=== Begin Enclosure ===

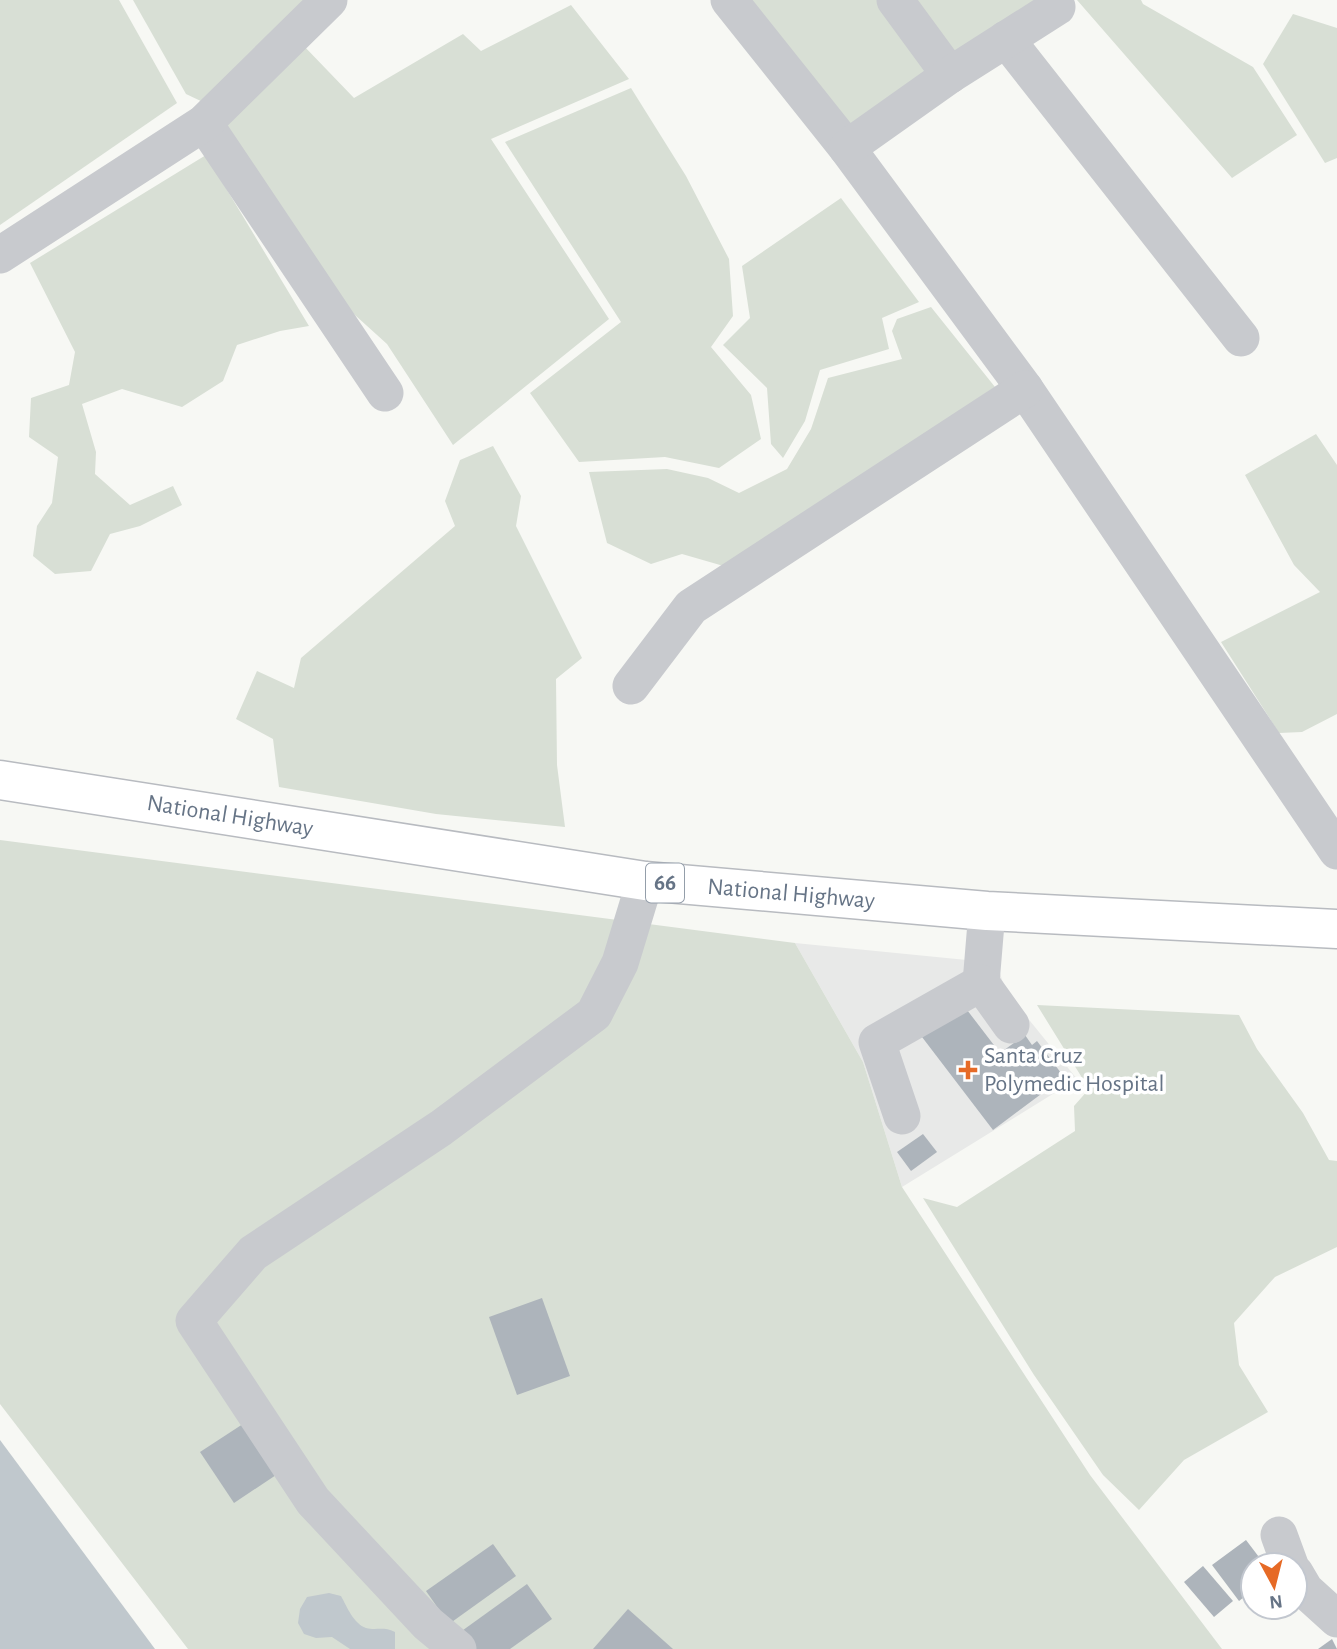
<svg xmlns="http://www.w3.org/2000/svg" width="1337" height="1649" font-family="'Alegreya Sans',sans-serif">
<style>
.built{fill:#e8e9e8}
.green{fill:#d8dfd5}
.water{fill:#c0c8cd}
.building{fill:#adb4bb}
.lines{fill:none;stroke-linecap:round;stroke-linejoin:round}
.major-casing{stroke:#b8bbc0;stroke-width:41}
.minor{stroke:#c8cace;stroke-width:37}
.major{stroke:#fff;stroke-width:38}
.poi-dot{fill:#e66a26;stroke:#fff;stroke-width:2.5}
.labels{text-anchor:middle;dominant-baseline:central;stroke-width:7;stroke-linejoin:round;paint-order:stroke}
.shield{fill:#fff;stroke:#949eaa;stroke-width:2}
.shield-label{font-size:23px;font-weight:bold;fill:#667486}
.street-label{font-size:24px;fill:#667486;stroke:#fff}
.poi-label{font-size:24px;fill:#667486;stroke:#fff;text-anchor:start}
</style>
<rect width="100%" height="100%" fill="#f7f8f4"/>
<!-- built -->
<path class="built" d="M795 943 997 963 1005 990 1077 1079 902 1187 863 1062Z"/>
<!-- green -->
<g class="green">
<path d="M0 0H119L177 103 0 225Z"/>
<path d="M133 0H313L205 103 186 94Z"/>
<path d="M747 0H1048L847 135Z"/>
<path d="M1077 0H1141L1143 4 1253 67 1297 135 1232 178Z"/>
<path d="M571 5 629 79 491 139 609 319 453 445 387 344 335 297 220 125 302 44 354 98 463 34 481 51Z"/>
<path d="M1293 14 1337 28V158L1325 163 1263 64Z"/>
<path d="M631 88 686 176 729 259 733 316 711 347 751 395 761 439 719 468 665 457 579 462 530 393 621 322 505 142Z"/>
<path d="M206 155 309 326 280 331 237 345 223 381 182 407 122 389 82 404 96 452 95 474 130 505 173 486 182 505 140 526 110 534 91 571 55 574 33 556 37 526 52 503 58 457 29 437 31 398 69 385 75 352 30 263Z"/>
<path d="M841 198 919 302 882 318 889 349 820 370 805 421 783 458 771 444 767 388 723 345 750 318 742 266Z"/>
<path d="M931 307 995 387 727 567 682 554 651 564 607 543 589 472 667 469 708 478 739 493 787 469 811 429 828 378 902 359 892 331 897 319Z"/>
<path d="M1316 434 1337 465V714L1302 732 1279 733 1221 642 1320 592 1294 565 1245 475Z"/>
<path d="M493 446 521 496 516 526 582 658 556 679 557 765 565 827 436 814 279 787 273 739 236 719 257 671 294 688 301 658 455 526 445 501 460 460Z"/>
<path d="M0 840 795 943 863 1062 902 1187 1090 1475 1222 1649H188L0 1404Z"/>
<path d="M1037 1005 1239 1015 1257 1049 1303 1113 1329 1160 1337 1161V1247L1275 1277 1234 1323 1239 1365 1268 1412 1184 1460 1139 1510 1103 1475 1034 1375 923 1198 957 1207 1075 1131 1074 1106 1089 1089Z"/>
</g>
<!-- water -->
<g class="water">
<path d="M0 1440 155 1649H0Z"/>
<path d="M329 1593 341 1596C347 1607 354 1624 366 1628 377 1631 382 1626 395 1632V1649H350L332 1637 316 1638 304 1634 298 1623 300 1609 307 1597Z"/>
</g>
<!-- building -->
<g class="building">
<path d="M964 1006 1000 1053 1025 1035 1032 1045 1037 1041 1064 1077 993 1130 922 1037Z"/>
<path d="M923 1134 937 1152 911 1171 897 1152Z"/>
<path d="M542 1298 570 1376 517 1395 489 1317Z"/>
<path d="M249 1420 282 1471 234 1503 200 1452Z"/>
<path d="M1246 1540 1265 1565H1253V1590L1239 1601 1212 1565Z"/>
<path d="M493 1544 516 1576 449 1624 426 1591Z"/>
<path d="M1203 1566 1233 1601 1214 1617 1184 1582Z"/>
<path d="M527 1584 552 1619 510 1649H470L459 1633Z"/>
<path d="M628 1609 673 1649H593Z"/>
<path d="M1332 1639 1337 1649H1318Z"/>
</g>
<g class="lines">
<defs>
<path id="major" d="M0 780 645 881 987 911 1337 929"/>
</defs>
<!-- major casing -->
<use href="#major" class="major-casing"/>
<!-- minor -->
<g class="minor">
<path d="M729 0 847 148 1025 389 1337 851"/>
<path d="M895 0 950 75"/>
<path d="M1006 39 1241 338"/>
<path d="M204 123 385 393"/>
<path d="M847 148 950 75 1057 7"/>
<path d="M0 255 204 123 329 0"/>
<path d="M631 686 691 607 1025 389"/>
<path d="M981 983 987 911"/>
<path d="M902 1116 877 1042 981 983 1011 1025"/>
<path d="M1279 1535 1290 1565"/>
<path d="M1295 1573 1305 1590 1337 1619"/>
<path d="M458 1649 428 1624 313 1501 194 1321 253 1253 441 1128 594 1014 620 963 645 881"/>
</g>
<!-- major -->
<use href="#major" class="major"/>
</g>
<!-- markers -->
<path class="poi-dot" d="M964.5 1059.5h7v7h7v7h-7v7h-7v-7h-7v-7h7z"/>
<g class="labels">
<!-- shield labels -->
<rect class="shield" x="646" y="863.5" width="38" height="39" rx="5"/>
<g class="shield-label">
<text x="665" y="883">66</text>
</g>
<!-- street labels -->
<g class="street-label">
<text transform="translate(230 816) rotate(9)">National Highway</text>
<text transform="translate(791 894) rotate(5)">National Highway</text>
</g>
<!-- poi labels -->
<g class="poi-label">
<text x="984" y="1056">Santa Cruz<tspan x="984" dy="28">Polymedic Hospital</tspan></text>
</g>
</g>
<!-- north arrow -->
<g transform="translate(1274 1586) rotate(173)"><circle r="33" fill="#ffffff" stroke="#c2c7cf" stroke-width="2"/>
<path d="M0-5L12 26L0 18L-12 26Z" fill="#e66a26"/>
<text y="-10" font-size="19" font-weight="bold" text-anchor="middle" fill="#667486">N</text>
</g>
</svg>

=== End Enclosure ===

Exclude the pictures, then retype every record exactly.

* **Solved exercise**:
<svg xmlns="http://www.w3.org/2000/svg" width="1337" height="1649" font-family="'Alegreya Sans',sans-serif">
<style>
.built{fill:#e8e9e8}
.green{fill:#d8dfd5}
.water{fill:#c0c8cd}
.building{fill:#adb4bb}
.lines{fill:none;stroke-linecap:round;stroke-linejoin:round}
.major-casing{stroke:#b8bbc0;stroke-width:41}
.minor{stroke:#c8cace;stroke-width:37}
.major{stroke:#fff;stroke-width:38}
.poi-dot{fill:#e66a26;stroke:#fff;stroke-width:2.5}
.labels{text-anchor:middle;dominant-baseline:central;stroke-width:7;stroke-linejoin:round;paint-order:stroke}
.shield{fill:#fff;stroke:#949eaa;stroke-width:2}
.shield-label{font-size:23px;font-weight:bold;fill:#667486}
.street-label{font-size:24px;fill:#667486;stroke:#fff}
.poi-label{font-size:24px;fill:#667486;stroke:#fff;text-anchor:start}
</style>
<rect width="100%" height="100%" fill="#f7f8f4"/>
<!-- built -->
<path class="built" d="M795 943 997 963 1005 990 1077 1079 902 1187 863 1062Z"/>
<!-- green -->
<g class="green">
<path d="M0 0H119L177 103 0 225Z"/>
<path d="M133 0H313L205 103 186 94Z"/>
<path d="M747 0H1048L847 135Z"/>
<path d="M1077 0H1141L1143 4 1253 67 1297 135 1232 178Z"/>
<path d="M571 5 629 79 491 139 609 319 453 445 387 344 335 297 220 125 302 44 354 98 463 34 481 51Z"/>
<path d="M1293 14 1337 28V158L1325 163 1263 64Z"/>
<path d="M631 88 686 176 729 259 733 316 711 347 751 395 761 439 719 468 665 457 579 462 530 393 621 322 505 142Z"/>
<path d="M206 155 309 326 280 331 237 345 223 381 182 407 122 389 82 404 96 452 95 474 130 505 173 486 182 505 140 526 110 534 91 571 55 574 33 556 37 526 52 503 58 457 29 437 31 398 69 385 75 352 30 263Z"/>
<path d="M841 198 919 302 882 318 889 349 820 370 805 421 783 458 771 444 767 388 723 345 750 318 742 266Z"/>
<path d="M931 307 995 387 727 567 682 554 651 564 607 543 589 472 667 469 708 478 739 493 787 469 811 429 828 378 902 359 892 331 897 319Z"/>
<path d="M1316 434 1337 465V714L1302 732 1279 733 1221 642 1320 592 1294 565 1245 475Z"/>
<path d="M493 446 521 496 516 526 582 658 556 679 557 765 565 827 436 814 279 787 273 739 236 719 257 671 294 688 301 658 455 526 445 501 460 460Z"/>
<path d="M0 840 795 943 863 1062 902 1187 1090 1475 1222 1649H188L0 1404Z"/>
<path d="M1037 1005 1239 1015 1257 1049 1303 1113 1329 1160 1337 1161V1247L1275 1277 1234 1323 1239 1365 1268 1412 1184 1460 1139 1510 1103 1475 1034 1375 923 1198 957 1207 1075 1131 1074 1106 1089 1089Z"/>
</g>
<!-- water -->
<g class="water">
<path d="M0 1440 155 1649H0Z"/>
<path d="M329 1593 341 1596C347 1607 354 1624 366 1628 377 1631 382 1626 395 1632V1649H350L332 1637 316 1638 304 1634 298 1623 300 1609 307 1597Z"/>
</g>
<!-- building -->
<g class="building">
<path d="M964 1006 1000 1053 1025 1035 1032 1045 1037 1041 1064 1077 993 1130 922 1037Z"/>
<path d="M923 1134 937 1152 911 1171 897 1152Z"/>
<path d="M542 1298 570 1376 517 1395 489 1317Z"/>
<path d="M249 1420 282 1471 234 1503 200 1452Z"/>
<path d="M1246 1540 1265 1565H1253V1590L1239 1601 1212 1565Z"/>
<path d="M493 1544 516 1576 449 1624 426 1591Z"/>
<path d="M1203 1566 1233 1601 1214 1617 1184 1582Z"/>
<path d="M527 1584 552 1619 510 1649H470L459 1633Z"/>
<path d="M628 1609 673 1649H593Z"/>
<path d="M1332 1639 1337 1649H1318Z"/>
</g>
<g class="lines">
<defs>
<path id="major" d="M0 780 645 881 987 911 1337 929"/>
</defs>
<!-- major casing -->
<use href="#major" class="major-casing"/>
<!-- minor -->
<g class="minor">
<path d="M729 0 847 148 1025 389 1337 851"/>
<path d="M895 0 950 75"/>
<path d="M1006 39 1241 338"/>
<path d="M204 123 385 393"/>
<path d="M847 148 950 75 1057 7"/>
<path d="M0 255 204 123 329 0"/>
<path d="M631 686 691 607 1025 389"/>
<path d="M981 983 987 911"/>
<path d="M902 1116 877 1042 981 983 1011 1025"/>
<path d="M1279 1535 1290 1565"/>
<path d="M1295 1573 1305 1590 1337 1619"/>
<path d="M458 1649 428 1624 313 1501 194 1321 253 1253 441 1128 594 1014 620 963 645 881"/>
</g>
<!-- major -->
<use href="#major" class="major"/>
</g>
<!-- markers -->
<path class="poi-dot" d="M964.5 1059.5h7v7h7v7h-7v7h-7v-7h-7v-7h7z"/>
<g class="labels">
<!-- shield labels -->
<rect class="shield" x="646" y="863.5" width="38" height="39" rx="5"/>
<g class="shield-label">
<text x="665" y="883">66</text>
</g>
<!-- street labels -->
<g class="street-label">
<text transform="translate(230 816) rotate(9)">National Highway</text>
<text transform="translate(791 894) rotate(5)">National Highway</text>
</g>
<!-- poi labels -->
<g class="poi-label">
<text x="984" y="1056">Santa Cruz<tspan x="984" dy="28">Polymedic Hospital</tspan></text>
</g>
</g>
<!-- north arrow -->
<g transform="translate(1274 1586) rotate(173)"><circle r="33" fill="#ffffff" stroke="#c2c7cf" stroke-width="2"/>
<path d="M0-5L12 26L0 18L-12 26Z" fill="#e66a26"/>
<text y="-10" font-size="19" font-weight="bold" text-anchor="middle" fill="#667486">N</text>
</g>
</svg>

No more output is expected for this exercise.